Sayangnya, untuk ranah bagi CSO sendiri belum ada platform formal untuk terlibat langsung dengan ASEAN. Padahal membentuk sebuah platform resmi yang memfasilitasi komunikasi antara CSO dan pemerintah akan sangat bermanfaat. Platform semacam itu dapat membantu menyampaikan aspirasi CSO dan menjadi jembatan untuk berkolaborasi. Sementara itu, terdapat platform tidak resmi yang dikenal sebagai Komite Energi ASEAN, yang dapat berfungsi sebagai saluran komunikasi untuk konvensi, studi, dan diskusi yang berkaitan dengan energi di kawasan ini. Platform tidak resmi ini dapat menginisiasi dialog antara organisasi masyarakat sipil dan pemerintah, sehingga dapat mendorong kolaborasi.

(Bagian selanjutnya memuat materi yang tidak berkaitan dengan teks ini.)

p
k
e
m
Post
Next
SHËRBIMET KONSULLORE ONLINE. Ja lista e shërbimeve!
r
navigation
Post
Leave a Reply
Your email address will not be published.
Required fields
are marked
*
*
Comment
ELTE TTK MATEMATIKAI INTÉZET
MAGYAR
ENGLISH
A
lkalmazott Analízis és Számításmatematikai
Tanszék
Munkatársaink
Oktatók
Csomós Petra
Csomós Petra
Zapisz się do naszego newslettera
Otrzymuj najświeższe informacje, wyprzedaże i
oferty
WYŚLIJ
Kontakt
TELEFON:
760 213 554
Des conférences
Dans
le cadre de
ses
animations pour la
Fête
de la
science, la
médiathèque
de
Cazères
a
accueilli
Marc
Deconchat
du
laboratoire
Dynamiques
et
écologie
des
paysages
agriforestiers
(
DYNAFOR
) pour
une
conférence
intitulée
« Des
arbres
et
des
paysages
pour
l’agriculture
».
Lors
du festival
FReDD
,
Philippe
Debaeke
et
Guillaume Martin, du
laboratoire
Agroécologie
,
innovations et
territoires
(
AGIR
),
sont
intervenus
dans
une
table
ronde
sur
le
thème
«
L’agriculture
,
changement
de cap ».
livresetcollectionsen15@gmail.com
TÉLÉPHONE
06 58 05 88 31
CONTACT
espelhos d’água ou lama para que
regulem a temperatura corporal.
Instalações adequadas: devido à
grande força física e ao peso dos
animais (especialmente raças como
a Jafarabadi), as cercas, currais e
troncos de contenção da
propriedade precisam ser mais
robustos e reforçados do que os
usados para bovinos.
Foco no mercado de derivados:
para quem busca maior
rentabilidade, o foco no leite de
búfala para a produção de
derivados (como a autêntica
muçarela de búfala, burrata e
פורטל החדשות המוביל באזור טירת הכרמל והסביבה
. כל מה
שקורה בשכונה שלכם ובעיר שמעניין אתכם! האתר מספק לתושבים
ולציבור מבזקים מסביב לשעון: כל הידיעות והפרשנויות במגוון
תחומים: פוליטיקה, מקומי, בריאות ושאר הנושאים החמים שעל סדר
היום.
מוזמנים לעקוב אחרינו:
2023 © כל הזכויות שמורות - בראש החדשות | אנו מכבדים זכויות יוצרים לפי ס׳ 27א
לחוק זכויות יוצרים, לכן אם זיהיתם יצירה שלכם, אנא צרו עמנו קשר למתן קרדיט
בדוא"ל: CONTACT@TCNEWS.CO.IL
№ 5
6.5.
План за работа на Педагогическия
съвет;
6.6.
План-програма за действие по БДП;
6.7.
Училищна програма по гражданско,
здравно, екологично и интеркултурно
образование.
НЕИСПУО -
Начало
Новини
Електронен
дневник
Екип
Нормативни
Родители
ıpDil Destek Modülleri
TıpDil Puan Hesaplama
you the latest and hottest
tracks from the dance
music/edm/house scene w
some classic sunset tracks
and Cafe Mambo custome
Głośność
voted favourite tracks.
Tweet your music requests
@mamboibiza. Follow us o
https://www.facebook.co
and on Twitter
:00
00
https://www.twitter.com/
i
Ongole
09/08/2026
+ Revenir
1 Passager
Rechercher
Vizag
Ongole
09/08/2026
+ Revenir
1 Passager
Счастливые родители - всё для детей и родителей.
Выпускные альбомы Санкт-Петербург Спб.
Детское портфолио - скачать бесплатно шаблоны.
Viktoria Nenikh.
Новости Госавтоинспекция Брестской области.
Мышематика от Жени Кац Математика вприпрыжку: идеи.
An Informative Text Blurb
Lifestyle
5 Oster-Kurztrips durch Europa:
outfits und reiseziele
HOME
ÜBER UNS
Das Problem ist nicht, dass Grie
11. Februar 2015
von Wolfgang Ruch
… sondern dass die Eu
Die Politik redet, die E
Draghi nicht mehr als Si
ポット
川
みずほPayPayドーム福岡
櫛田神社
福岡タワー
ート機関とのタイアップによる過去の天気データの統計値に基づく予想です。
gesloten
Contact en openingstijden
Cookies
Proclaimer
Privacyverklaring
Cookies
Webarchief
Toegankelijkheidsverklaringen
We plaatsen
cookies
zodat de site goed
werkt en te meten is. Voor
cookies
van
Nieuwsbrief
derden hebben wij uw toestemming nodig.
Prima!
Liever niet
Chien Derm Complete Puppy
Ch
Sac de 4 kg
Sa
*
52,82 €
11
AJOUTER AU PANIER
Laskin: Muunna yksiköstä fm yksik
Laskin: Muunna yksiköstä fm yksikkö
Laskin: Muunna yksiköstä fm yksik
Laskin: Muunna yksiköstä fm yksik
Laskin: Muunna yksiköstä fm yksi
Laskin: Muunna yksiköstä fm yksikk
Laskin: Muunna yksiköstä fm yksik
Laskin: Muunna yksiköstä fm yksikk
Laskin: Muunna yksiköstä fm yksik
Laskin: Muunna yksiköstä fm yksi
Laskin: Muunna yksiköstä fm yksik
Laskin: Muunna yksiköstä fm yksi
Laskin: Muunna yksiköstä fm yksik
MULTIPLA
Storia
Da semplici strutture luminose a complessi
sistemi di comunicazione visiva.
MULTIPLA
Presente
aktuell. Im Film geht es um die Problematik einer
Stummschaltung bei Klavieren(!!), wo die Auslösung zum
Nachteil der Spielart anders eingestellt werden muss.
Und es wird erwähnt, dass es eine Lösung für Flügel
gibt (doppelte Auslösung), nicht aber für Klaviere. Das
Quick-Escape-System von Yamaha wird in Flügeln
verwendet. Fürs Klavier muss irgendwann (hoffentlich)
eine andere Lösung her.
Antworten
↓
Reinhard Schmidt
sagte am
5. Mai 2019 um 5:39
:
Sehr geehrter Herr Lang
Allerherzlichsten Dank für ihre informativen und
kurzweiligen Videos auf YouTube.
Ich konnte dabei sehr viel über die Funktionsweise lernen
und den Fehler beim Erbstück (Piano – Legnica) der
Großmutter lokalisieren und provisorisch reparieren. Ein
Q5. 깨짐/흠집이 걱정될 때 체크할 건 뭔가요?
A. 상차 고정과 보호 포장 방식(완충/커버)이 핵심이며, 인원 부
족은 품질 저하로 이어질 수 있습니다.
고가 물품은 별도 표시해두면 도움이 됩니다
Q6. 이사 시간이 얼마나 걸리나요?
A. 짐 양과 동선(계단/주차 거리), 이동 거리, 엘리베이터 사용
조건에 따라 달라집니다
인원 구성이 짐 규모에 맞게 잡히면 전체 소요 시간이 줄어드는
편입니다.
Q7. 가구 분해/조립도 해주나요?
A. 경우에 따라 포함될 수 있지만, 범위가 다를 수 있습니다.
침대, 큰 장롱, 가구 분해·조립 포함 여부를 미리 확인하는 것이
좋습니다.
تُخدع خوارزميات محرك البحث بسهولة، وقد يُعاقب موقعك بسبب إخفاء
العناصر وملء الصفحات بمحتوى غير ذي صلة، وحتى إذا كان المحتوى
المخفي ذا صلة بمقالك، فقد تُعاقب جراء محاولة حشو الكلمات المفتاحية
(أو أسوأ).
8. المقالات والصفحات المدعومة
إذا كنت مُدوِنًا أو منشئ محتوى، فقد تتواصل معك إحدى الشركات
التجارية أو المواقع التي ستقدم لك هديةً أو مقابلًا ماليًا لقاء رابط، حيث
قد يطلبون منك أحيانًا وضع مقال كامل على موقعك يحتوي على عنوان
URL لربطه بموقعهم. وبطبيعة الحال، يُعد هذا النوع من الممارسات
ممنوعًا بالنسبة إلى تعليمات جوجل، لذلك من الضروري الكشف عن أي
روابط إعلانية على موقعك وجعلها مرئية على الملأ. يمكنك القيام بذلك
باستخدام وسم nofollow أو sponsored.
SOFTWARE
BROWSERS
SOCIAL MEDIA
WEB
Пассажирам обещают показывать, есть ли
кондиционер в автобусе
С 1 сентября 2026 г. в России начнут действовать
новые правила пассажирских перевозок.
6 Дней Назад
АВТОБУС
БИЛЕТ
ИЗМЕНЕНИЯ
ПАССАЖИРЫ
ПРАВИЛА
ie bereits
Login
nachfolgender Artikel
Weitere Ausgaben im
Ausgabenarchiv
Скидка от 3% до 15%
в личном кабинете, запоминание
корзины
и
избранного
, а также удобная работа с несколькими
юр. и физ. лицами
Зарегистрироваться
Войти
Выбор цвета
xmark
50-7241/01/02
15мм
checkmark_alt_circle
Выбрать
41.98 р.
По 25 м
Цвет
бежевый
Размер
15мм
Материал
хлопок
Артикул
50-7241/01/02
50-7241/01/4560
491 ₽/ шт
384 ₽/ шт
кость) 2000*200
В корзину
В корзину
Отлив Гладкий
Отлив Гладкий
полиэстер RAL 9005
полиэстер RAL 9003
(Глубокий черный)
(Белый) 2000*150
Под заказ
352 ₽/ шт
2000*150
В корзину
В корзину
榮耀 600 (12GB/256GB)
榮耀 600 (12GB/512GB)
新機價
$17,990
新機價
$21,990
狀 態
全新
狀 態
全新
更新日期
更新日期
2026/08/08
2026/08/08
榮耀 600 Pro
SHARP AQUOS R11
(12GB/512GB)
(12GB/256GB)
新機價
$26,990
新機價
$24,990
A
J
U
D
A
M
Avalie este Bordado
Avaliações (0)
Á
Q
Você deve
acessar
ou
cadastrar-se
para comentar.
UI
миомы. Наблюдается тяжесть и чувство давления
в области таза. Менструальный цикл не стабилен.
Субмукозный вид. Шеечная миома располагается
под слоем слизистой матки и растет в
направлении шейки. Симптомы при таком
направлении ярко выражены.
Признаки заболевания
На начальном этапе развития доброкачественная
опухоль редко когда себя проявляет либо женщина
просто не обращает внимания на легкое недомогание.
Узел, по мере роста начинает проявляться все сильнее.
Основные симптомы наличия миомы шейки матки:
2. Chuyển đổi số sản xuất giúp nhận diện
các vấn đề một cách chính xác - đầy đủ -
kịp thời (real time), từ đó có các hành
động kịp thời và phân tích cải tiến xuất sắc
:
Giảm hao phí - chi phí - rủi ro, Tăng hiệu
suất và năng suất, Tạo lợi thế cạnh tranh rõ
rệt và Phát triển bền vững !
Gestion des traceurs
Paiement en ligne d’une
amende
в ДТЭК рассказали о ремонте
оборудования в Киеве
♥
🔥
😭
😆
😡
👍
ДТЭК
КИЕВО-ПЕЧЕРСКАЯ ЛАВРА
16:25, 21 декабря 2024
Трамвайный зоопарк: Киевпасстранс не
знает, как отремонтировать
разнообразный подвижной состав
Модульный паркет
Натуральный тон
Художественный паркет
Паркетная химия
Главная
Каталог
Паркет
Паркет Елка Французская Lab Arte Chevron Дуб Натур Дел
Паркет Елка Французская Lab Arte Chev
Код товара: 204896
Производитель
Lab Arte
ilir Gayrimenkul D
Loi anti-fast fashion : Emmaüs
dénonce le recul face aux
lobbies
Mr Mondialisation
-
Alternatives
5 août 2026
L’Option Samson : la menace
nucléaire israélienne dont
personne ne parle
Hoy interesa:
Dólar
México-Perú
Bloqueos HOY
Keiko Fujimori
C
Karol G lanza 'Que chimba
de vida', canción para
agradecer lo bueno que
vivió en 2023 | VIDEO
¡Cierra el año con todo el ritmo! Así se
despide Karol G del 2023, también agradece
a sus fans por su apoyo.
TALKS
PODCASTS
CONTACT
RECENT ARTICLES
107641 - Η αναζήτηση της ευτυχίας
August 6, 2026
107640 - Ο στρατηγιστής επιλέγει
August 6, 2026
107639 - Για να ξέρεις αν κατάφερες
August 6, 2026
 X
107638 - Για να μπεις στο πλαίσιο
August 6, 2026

Muhammad memberikan perspektif tentang Transisi Energi di Indonesia, dimana Indonesia telah secara aktif menangani transisi energi. Pada tahun 2022, rasio elektrifikasi Indonesia mencapai 99,6%, dan Indonesia telah membuat kemajuan dalam pengembangan energi terbarukan. Namun, tantangan masih ada, seperti menyeimbangkan potensi energi terbarukan dengan permintaan yang rendah di daerah terpencil dan biaya energi terbarukan yang relatif tinggi karena subsidi bahan bakar fosil.
“Dengan dukungan internasional, Indonesia telah menetapkan target untuk mencapai emisi nol bersih pada tahun 2060 atau lebih cepat, yang bertujuan untuk mengurangi emisi gas rumah kaca dari sektor energi sebesar 358 hingga 446 juta ton CO2 pada tahun 2030. Untuk mencapai hal ini, Indonesia berfokus pada pemanfaatan energi terbarukan, termasuk tenaga surya, angin, air, panas bumi, dan biomassa, di samping langkah-langkah seperti penggunaan hidrogen dan efisiensi energi. Kolaborasi dengan sektor swasta sangat penting untuk mengamankan investasi yang diperlukan”, jelas Muhammad.
Selanjutnya, Deon menjelaskan pandangannya mengenai Krisis Iklim dan Transisi Energi bahwa duni harus secara signifikan mengurangi emisi gas rumah kaca untuk mengatasi krisis iklim global. Asia Tenggara, dengan lebih dari 50% emisi dari sektor energi, memainkan peran penting. Namun, kesenjangan antara kebijakan yang ada saat ini dan pengurangan emisi yang dibutuhkan masih cukup besar. Negara-negara berkembang seperti negara-negara di Asia Tenggara rentan terhadap dampak perubahan iklim. Kita harus menggeser bauran energi kita ke arah energi terbarukan.
“Namun, tantangan utama lainnya adalah neraca perdagangan, dimana banyak negara yang mengimpor batu bara, minyak, dan gas, yang dapat mempengaruhi ketahanan energi. Terlepas dari tantangan yang ada, pasar energi terbarukan cukup besar di kawasan ini. Kolaborasi untuk menciptakan pasar produksi energi terbarukan di tingkat regional dapat menjadi pengubah keadaan. Indonesia memiliki kesempatan untuk belajar dari contoh-contoh sukses, seperti peningkatan kapasitas energi terbarukan yang cepat di Vietnam melalui dukungan kebijakan dan penyesuaian tarif”, pungkas Deon.